[Problem requirements]
Keep only the lines from the start of the data through the line containing "przebudowa dachu i wykonanie nowego", and output them exactly.

+++ Data shown +++

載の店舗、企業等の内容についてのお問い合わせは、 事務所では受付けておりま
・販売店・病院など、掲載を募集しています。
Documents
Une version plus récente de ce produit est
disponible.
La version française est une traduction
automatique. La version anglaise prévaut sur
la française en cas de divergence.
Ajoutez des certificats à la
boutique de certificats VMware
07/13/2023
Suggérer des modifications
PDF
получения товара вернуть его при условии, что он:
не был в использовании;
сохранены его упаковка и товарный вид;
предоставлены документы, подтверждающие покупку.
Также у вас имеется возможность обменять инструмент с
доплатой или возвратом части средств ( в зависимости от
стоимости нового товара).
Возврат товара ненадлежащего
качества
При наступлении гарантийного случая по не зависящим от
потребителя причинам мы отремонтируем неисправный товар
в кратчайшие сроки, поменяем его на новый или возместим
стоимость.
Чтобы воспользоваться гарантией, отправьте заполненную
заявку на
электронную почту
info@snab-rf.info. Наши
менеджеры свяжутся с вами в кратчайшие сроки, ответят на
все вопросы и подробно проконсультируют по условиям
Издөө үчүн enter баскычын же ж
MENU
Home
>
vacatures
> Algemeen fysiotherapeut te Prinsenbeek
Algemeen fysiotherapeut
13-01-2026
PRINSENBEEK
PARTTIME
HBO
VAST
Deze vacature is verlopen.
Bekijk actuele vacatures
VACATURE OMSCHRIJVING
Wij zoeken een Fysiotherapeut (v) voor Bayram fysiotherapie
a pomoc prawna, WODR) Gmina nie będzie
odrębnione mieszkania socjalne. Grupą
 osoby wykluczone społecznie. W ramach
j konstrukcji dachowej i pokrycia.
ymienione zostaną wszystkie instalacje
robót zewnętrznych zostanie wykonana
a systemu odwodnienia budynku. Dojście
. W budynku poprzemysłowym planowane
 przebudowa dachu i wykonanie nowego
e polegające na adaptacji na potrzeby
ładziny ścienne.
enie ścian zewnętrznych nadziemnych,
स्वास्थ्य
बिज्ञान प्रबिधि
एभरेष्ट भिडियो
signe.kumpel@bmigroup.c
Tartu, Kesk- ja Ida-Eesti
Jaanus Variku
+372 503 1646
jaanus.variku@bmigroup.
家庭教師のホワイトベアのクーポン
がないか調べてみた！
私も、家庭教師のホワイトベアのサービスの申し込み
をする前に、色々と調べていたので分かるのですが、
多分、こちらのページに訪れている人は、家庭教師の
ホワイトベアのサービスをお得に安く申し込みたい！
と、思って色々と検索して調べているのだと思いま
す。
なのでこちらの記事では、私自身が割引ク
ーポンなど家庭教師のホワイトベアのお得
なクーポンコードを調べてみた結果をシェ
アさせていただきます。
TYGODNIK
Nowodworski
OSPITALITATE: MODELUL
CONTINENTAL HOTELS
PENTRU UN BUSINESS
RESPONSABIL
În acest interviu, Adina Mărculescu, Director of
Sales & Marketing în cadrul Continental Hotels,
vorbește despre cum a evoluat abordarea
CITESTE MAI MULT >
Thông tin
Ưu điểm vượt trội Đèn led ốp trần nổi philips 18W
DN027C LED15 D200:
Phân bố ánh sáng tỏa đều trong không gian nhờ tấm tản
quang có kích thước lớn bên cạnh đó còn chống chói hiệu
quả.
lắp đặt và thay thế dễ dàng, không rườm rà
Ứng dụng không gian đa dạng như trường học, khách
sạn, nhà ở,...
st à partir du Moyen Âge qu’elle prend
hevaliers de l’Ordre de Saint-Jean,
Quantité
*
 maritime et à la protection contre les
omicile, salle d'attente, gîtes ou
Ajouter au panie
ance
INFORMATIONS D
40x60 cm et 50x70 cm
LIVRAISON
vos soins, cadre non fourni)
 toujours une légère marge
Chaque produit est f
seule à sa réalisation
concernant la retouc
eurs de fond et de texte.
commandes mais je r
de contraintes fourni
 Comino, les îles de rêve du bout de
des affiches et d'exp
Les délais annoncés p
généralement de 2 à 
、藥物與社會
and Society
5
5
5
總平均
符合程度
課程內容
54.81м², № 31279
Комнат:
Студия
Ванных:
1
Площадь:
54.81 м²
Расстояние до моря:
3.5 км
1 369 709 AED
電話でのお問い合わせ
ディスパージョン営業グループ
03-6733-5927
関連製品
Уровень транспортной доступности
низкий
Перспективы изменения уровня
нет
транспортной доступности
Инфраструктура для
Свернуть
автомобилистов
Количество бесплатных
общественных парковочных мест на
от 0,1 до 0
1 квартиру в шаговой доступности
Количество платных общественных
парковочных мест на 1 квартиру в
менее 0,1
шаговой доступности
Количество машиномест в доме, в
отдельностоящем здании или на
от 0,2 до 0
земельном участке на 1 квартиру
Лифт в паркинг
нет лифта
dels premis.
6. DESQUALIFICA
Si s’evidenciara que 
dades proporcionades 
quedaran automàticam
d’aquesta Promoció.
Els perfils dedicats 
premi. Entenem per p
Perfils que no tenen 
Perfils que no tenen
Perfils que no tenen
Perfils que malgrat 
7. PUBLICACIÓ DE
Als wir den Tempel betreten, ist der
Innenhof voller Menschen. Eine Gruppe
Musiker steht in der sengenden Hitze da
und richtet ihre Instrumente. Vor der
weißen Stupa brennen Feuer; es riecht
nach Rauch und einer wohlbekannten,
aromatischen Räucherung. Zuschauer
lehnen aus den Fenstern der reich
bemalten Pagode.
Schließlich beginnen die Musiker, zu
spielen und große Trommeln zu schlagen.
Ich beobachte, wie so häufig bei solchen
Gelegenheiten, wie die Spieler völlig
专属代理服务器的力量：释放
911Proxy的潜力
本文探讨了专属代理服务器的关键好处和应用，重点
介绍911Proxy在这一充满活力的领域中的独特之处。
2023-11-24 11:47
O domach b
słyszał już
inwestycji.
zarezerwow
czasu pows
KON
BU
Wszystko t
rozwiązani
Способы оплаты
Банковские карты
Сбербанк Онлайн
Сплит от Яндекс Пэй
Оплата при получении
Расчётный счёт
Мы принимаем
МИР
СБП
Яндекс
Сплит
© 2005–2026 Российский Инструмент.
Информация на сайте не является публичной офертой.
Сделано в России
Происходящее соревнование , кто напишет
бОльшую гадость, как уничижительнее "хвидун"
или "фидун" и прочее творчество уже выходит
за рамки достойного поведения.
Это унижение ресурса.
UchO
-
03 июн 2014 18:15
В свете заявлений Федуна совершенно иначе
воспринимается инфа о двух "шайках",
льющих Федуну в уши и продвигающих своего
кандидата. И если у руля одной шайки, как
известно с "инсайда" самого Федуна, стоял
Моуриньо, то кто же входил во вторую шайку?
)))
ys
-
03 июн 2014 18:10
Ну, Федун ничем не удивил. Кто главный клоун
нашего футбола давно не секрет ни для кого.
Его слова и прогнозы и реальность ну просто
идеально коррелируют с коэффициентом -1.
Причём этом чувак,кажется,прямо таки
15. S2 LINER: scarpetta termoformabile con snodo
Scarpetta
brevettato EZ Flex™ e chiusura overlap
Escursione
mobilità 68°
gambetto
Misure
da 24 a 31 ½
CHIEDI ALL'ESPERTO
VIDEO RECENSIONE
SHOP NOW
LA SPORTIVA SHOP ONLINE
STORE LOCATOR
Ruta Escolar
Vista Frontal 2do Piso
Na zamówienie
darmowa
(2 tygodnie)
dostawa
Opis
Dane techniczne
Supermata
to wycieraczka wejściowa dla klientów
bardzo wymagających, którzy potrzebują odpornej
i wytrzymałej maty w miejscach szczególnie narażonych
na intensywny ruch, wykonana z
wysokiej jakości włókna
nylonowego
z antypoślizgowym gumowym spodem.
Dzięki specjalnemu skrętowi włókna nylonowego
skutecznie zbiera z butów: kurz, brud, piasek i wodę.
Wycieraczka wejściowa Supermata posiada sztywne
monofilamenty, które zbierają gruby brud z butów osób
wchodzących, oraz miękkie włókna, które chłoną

+++

[Result of the task]
載の店舗、企業等の内容についてのお問い合わせは、 事務所では受付けておりま
・販売店・病院など、掲載を募集しています。
Documents
Une version plus récente de ce produit est
disponible.
La version française est une traduction
automatique. La version anglaise prévaut sur
la française en cas de divergence.
Ajoutez des certificats à la
boutique de certificats VMware
07/13/2023
Suggérer des modifications
PDF
получения товара вернуть его при условии, что он:
не был в использовании;
сохранены его упаковка и товарный вид;
предоставлены документы, подтверждающие покупку.
Также у вас имеется возможность обменять инструмент с
доплатой или возвратом части средств ( в зависимости от
стоимости нового товара).
Возврат товара ненадлежащего
качества
При наступлении гарантийного случая по не зависящим от
потребителя причинам мы отремонтируем неисправный товар
в кратчайшие сроки, поменяем его на новый или возместим
стоимость.
Чтобы воспользоваться гарантией, отправьте заполненную
заявку на
электронную почту
info@snab-rf.info. Наши
менеджеры свяжутся с вами в кратчайшие сроки, ответят на
все вопросы и подробно проконсультируют по условиям
Издөө үчүн enter баскычын же ж
MENU
Home
>
vacatures
> Algemeen fysiotherapeut te Prinsenbeek
Algemeen fysiotherapeut
13-01-2026
PRINSENBEEK
PARTTIME
HBO
VAST
Deze vacature is verlopen.
Bekijk actuele vacatures
VACATURE OMSCHRIJVING
Wij zoeken een Fysiotherapeut (v) voor Bayram fysiotherapie
a pomoc prawna, WODR) Gmina nie będzie
odrębnione mieszkania socjalne. Grupą
 osoby wykluczone społecznie. W ramach
j konstrukcji dachowej i pokrycia.
ymienione zostaną wszystkie instalacje
robót zewnętrznych zostanie wykonana
a systemu odwodnienia budynku. Dojście
. W budynku poprzemysłowym planowane
 przebudowa dachu i wykonanie nowego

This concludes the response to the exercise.